People care about brands.  A brand isn’t just a bit of packaging.  It is a set of associations.  Brands are emotional and personal.  Brands really matter.

Observation #2:  Changing a well established brand is a risk.

Any time you change a well-known brand there is a risk you will do more harm than good, so be very careful.

In general, small changes to a brand are low risk.  Companies make small changes all the time.  Indeed, consumers often don’t even notice the change at all.  Big changes, however, cause disruption, and disruption is often a bad thing.

Observation #3:  Consumer opinions matter.

In the good old days, companies could make decisions and roll them out to the market with a certain amount of confidence.  The initiative might not work as hoped but there was little reason to think people would start protesting. 

That certainly isn’t the case now.  People can easily broadcast their opinions and they are very willing to do so.   This makes things more difficult.

Leaders have to do very good market research and then listen to consumer feedback.

Observation #4:  Speed counts.

The marketing executives at Gap deserve credit for moving quickly.  Within just a couple of days, they decided to reverse course.  This was a smart decision.  Sometimes things don’t work out.  Recognizing this and then changing is difficult but certainly the best approach.

Marketing Review: Kleenex

October 5, 2010

In my marketing strategy course at Kellogg I periodically ask students to review different marketing initiatives.  The goal is to evaluate each initiative from a strategic point of view.  Will it build the brand and build the business?

After showing an initiative to the class, I ask students to grade it: A, B, C, D or F.

This isn’t a perfect science.  The students don’t know all the dynamics of the business, so I’m certain there are times when they will criticize an initiative that makes perfect sense given a particular competitive situation in a category.  Or applaud an initiative that is off track.  In general, though, I think the ratings are on the mark.

I’ll post my thoughts after the class discussion.  Sometimes I agree with the class rating, and sometimes I have a different opinion.  Feel free to jump with your opinions, too.
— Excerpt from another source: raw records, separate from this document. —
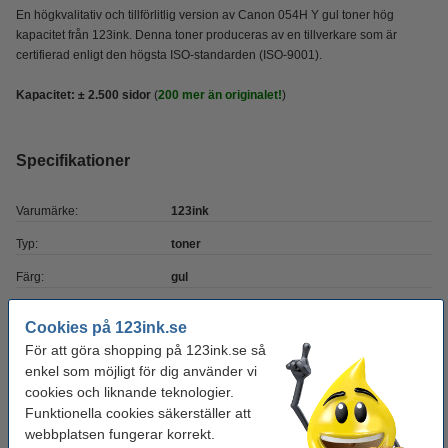
En högkvalitativ och tillförlitlig version av Canon 054H Y gul toner hög
kapacitet från 123ink. Denna toner produceras av en tillverkare som är
certifierad enligt den högsta ISO-standarden (ISO-9001).
Kapacitet:
± 2.500 sidor
(
200 mer än originalet!
)
Specifikationer
Varumärke:
123ink
Typ:
toner
Färg:
gul
Kapacitet:
± 2.500 sidor
Cookies på 123ink.se
OEM:
3025C002
För att göra shopping på 123ink.se så
enkel som möjligt för dig använder vi
EAN:
8718237044958
cookies och liknande teknologier.
Vårt artikelnr:
070073
Funktionella cookies säkerställer att
webbplatsen fungerar korrekt.
Nummer:
3025C002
Kleenex recently ran a coupon in the Chicago Tribune. 

The ratings….

Students:  B                      Me:  B+

The Kleenex coupon is not going to change the world.  There isn’t any big news, the offer is modest and the creative is fairly predictable.

But the coupon is an example of good, solid marketing.  The branding is quite strong.  There is a clear attribute: soft.  This attribute is supported by a claim.  There is also a higher-order benefit, with a mom caring for her child.  And there is an incentive to buy, which will drive sales.  The incentive is quite modest, 50 cents off of three packs.  But for a well-known brand like Kleenex this makes sense; there is no need to escalate incentives.

The coupon isn’t flashy and it isn’t glamorous.  But it will, in a modest way, build the business and build the brand.